Your task is to extract the lines from the one holding "The lambs are" through the end of the material. Set them down exactly and add nothing.

The records START

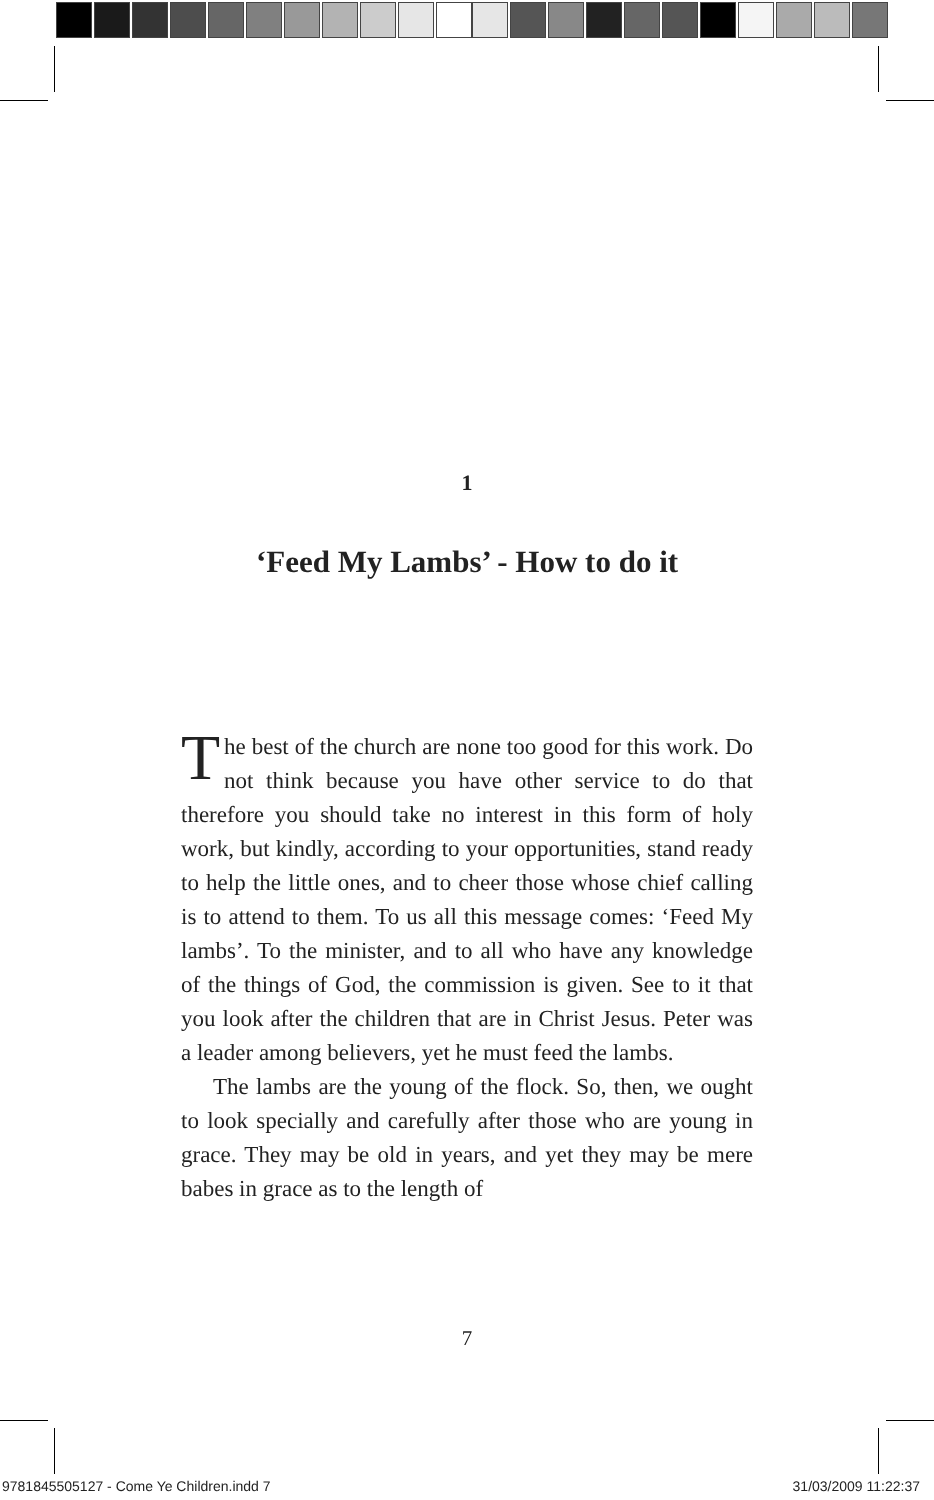1
‘Feed My Lambs’ - How to do it
The best of the church are none too good for this work. Do not think because you have other service to do that therefore you should take no interest in this form of holy work, but kindly, according to your opportunities, stand ready to help the little ones, and to cheer those whose chief calling is to attend to them. To us all this message comes: ‘Feed My lambs’. To the minister, and to all who have any knowledge of the things of God, the commission is given. See to it that you look after the children that are in Christ Jesus. Peter was a leader among believers, yet he must feed the lambs.
The lambs are the young of the flock. So, then, we ought to look specially and carefully after those who are young in grace. They may be old in years, and yet they may be mere babes in grace as to the length of
7
9781845505127 - Come Ye Children.indd 7
31/03/2009 11:22:37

The records END

Task solution:
The lambs are the young of the flock. So, then, we ought to look specially and carefully after those who are young in grace. They may be old in years, and yet they may be mere babes in grace as to the length of
7
9781845505127 - Come Ye Children.indd 7
31/03/2009 11:22:37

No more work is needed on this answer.